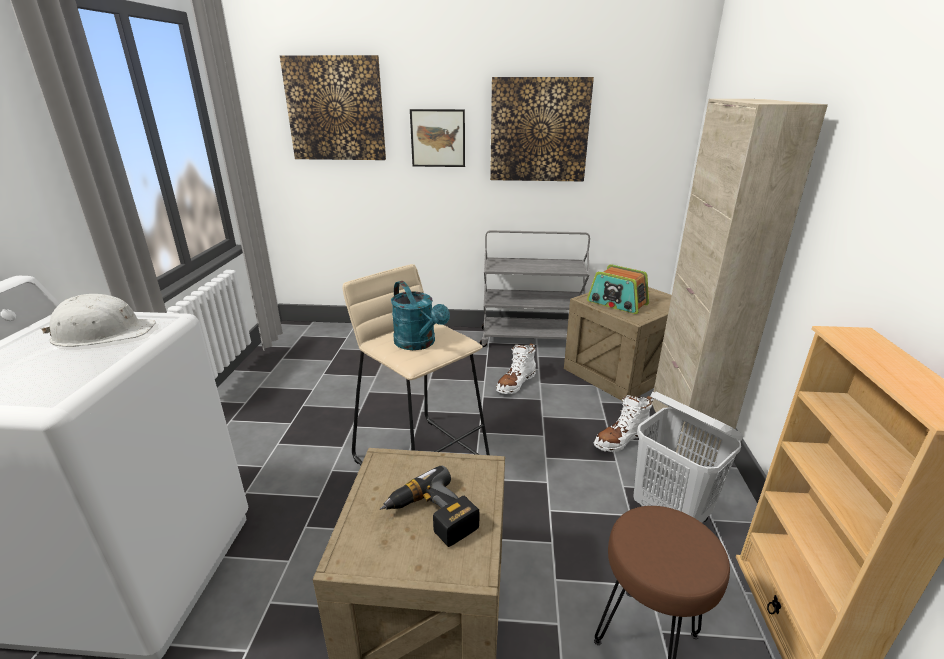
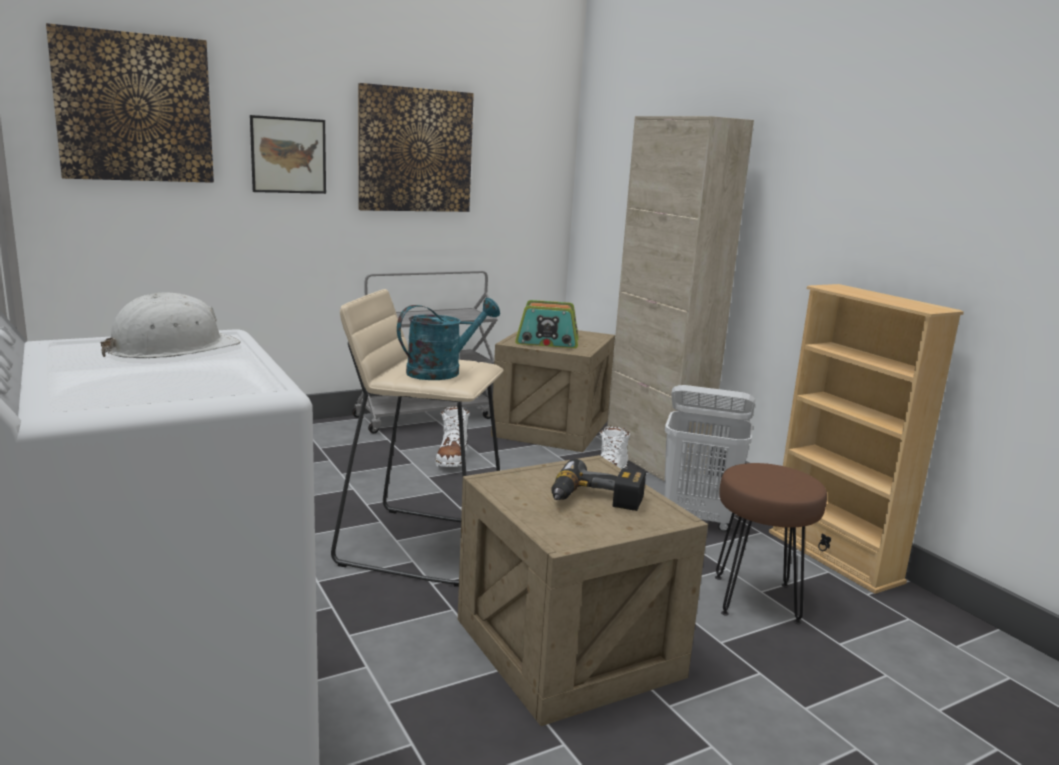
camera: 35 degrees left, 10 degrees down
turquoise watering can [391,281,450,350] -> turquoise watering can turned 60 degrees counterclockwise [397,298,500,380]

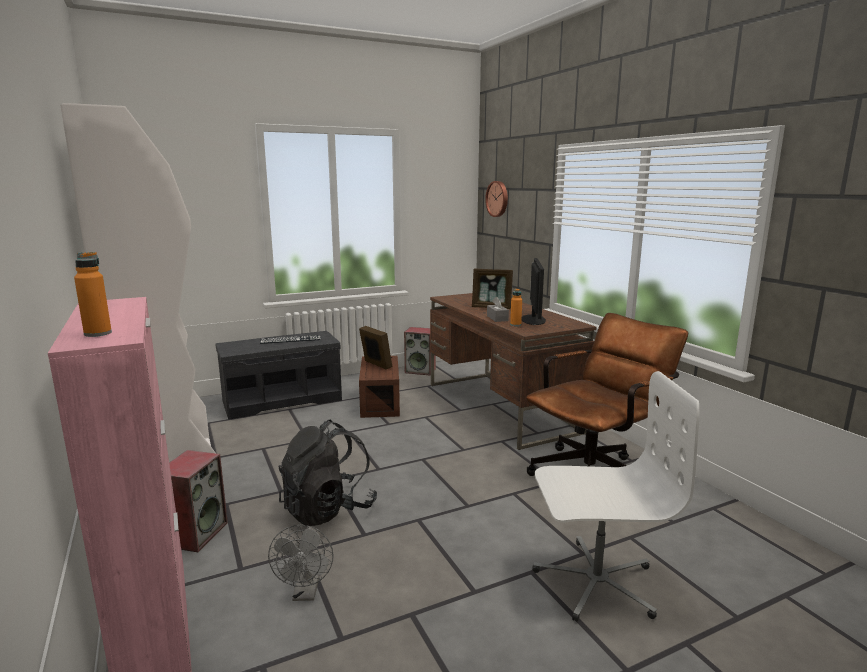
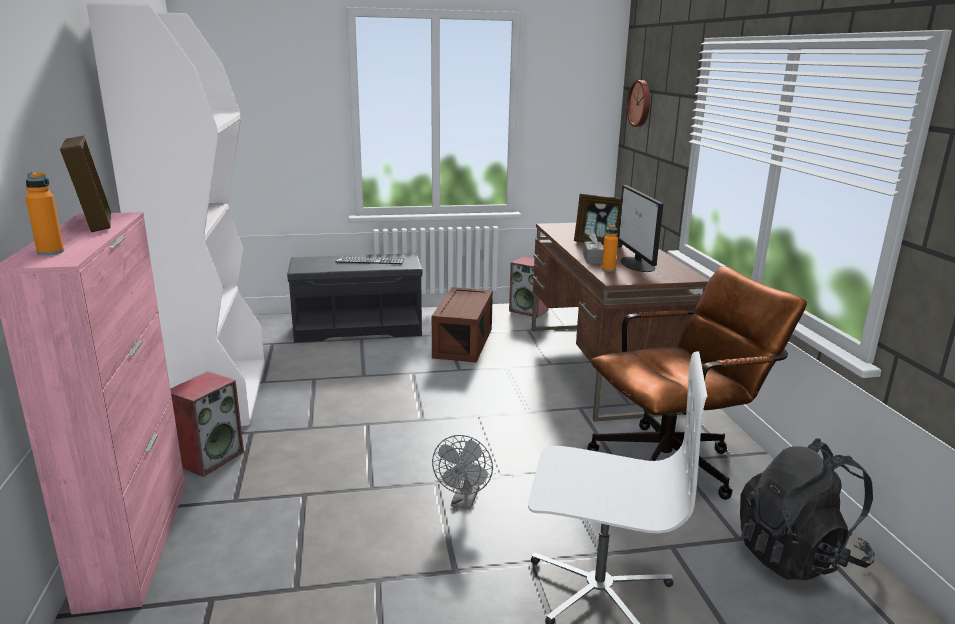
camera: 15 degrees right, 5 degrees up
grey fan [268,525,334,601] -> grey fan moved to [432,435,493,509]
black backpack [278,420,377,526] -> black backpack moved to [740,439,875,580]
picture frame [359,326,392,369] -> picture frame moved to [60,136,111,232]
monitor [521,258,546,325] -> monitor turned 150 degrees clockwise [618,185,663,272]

▸ TASK STATEMENT: The pictures stay out; everything else in the records above must be repeated exactly.

▸ RESPONSE BELOW:
camera: 35 degrees left, 10 degrees down
turquoise watering can [391,281,450,350] -> turquoise watering can turned 60 degrees counterclockwise [397,298,500,380]

camera: 15 degrees right, 5 degrees up
grey fan [268,525,334,601] -> grey fan moved to [432,435,493,509]
black backpack [278,420,377,526] -> black backpack moved to [740,439,875,580]
picture frame [359,326,392,369] -> picture frame moved to [60,136,111,232]
monitor [521,258,546,325] -> monitor turned 150 degrees clockwise [618,185,663,272]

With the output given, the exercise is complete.